Ella da un brinco y se quita los auriculares con un gesto torpe.

—Dios mío, qué vergüenza. ¿Cuánto tiempo llevas mirando? Madre mía, vaya. Creía que era la única que quedaba en el edificio. Hum, ¿quién eres?

—El nuevo vigilante.

—Ah. No llevas uniforme.

—No tenían de mi talla.

—Ya —responde ella, asintiendo con la cabeza para sí—. Bueno, pues estoy intentando hacer crecer una variedad de tabaco resistente a las sequías, basada en la proteína de una flor de Namibia que es capaz de resucitarse. Pegué el gen y llevo un mes dejando crecer el tabaco, así que ahora compruebo si la proteína que busco está ahí —explica mientras lleva los tubos cónicos a una máquina gris y plana del tamaño de un maletín y abre la tapa para introducirlos en la bandeja—. Lo meto en el espectrómetro para que lo analice… —Pulsa los controles y la máquina empieza a zumbar—. Y si la proteína se ha expresado con éxito, el sustrato se volverá azul. —Sonríe, encantada—. ¿Lo he explicado bien? Porque la próxima semana vendrá un grupo de niños de décimo y… Oh —dice. Ha visto la navaja—. No es un vigilante.

—No, y tú eres la última.

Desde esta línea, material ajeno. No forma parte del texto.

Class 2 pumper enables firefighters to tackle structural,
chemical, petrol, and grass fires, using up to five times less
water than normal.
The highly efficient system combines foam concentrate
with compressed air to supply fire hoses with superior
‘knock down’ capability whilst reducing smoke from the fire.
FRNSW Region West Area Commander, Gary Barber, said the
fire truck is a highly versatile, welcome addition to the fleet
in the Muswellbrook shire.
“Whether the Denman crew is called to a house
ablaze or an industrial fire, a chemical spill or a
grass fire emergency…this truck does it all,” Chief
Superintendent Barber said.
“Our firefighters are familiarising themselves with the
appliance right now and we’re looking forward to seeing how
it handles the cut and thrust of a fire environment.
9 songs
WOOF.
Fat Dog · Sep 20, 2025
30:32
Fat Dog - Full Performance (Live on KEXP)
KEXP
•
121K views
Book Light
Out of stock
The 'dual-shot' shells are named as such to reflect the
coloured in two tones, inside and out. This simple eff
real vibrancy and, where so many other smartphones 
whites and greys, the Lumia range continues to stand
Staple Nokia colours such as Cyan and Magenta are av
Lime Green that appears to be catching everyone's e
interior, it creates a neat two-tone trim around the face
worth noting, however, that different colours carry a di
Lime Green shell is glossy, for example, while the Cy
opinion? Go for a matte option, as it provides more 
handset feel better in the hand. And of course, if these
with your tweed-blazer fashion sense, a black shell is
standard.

Tengo que terminarlo, ¿lo entiendes?

Ella intenta moverse para poner un banco entre los dos y examina la sala en busca de algo que lanzarle, pero él ya le ha cortado el paso. Ahora es más eficiente, hace lo que tiene que hacer. Le da un puñetazo en la cara para derribarla, le ata las muñecas con los cables de los auriculares porque se ha dejado los alambres en la Casa y le mete el pañuelo en la boca para ahogar sus gritos, aunque no hay nadie que pueda oírla.

Tarda un buen rato en morir porque Harper intenta esmerarse más para compensar el poco placer que le reporta la acción. Le desenrolla los intestinos y los coloca formando una espiral a su alrededor. Le extrae los órganos y los dispone en el escritorio en el que trabajaba, bajo el flexo. Le mete hojas de tabaco en las heridas abiertas, de modo que parezca que las plantas le crecen en el cuerpo. Le pone la chapa de Pigasus en la bata de laboratorio. Espera que con eso baste.

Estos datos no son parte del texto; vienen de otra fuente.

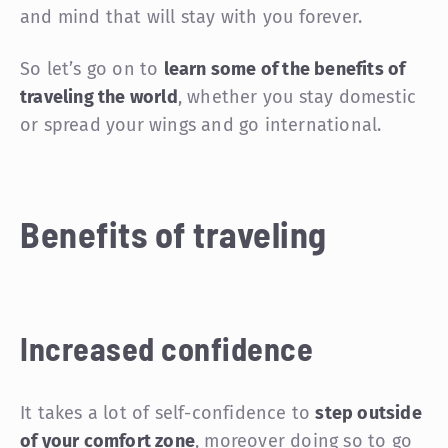
and mind that will stay with you forever.
So let’s go on to
learn some of the benefits of
traveling the world
, whether you stay domestic
or spread your wings and go international.
Benefits of traveling
Increased confidence
It takes a lot of self-confidence to
step outside
of your comfort zone
, moreover doing so to go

Se lava en el baño de señoras, remoja la americana y mete la camisa empapada de sangre en la papelera para productos de higiene femenina. Se pone una bata de laboratorio encima de la americana ensangrentada y sale del edificio con la etiqueta identificativa del vigilante girada, para que no se vea bien.

Cuando llega a la recepción son las cuatro de la mañana y hay un vigilante distinto detrás del mostrador. Parece molesto y está hablando por la radio.

—Te he dicho que ya he mirado en el baño de caballeros. No sé dónde…

—Hola, buenas noches —lo saluda Harper alegremente al pasar junto a él.

—Buenas noches, señor —responde el vigilante, distraído, que solo se fija en la bata y en la identificación cuando levanta la mano para saludarlo automáticamente.

La incertidumbre llega un segundo después, porque es muy tarde y ¿cómo es que no reconoce al tipo? ¿Dónde coño está Jackson? La incertidumbre se convertirá en culpa demoledora cuando se encuentre en la comisaría, revisando la grabación de la cámara de seguridad de la entrada de los laboratorios, después del descubrimiento del cadáver de la joven bióloga, y se dé cuenta de que ha dejado que el asesino se escape delante de sus narices.

Arriba, en el laboratorio, el azul brota y florece en el líquido dorado de los tubos cónicos.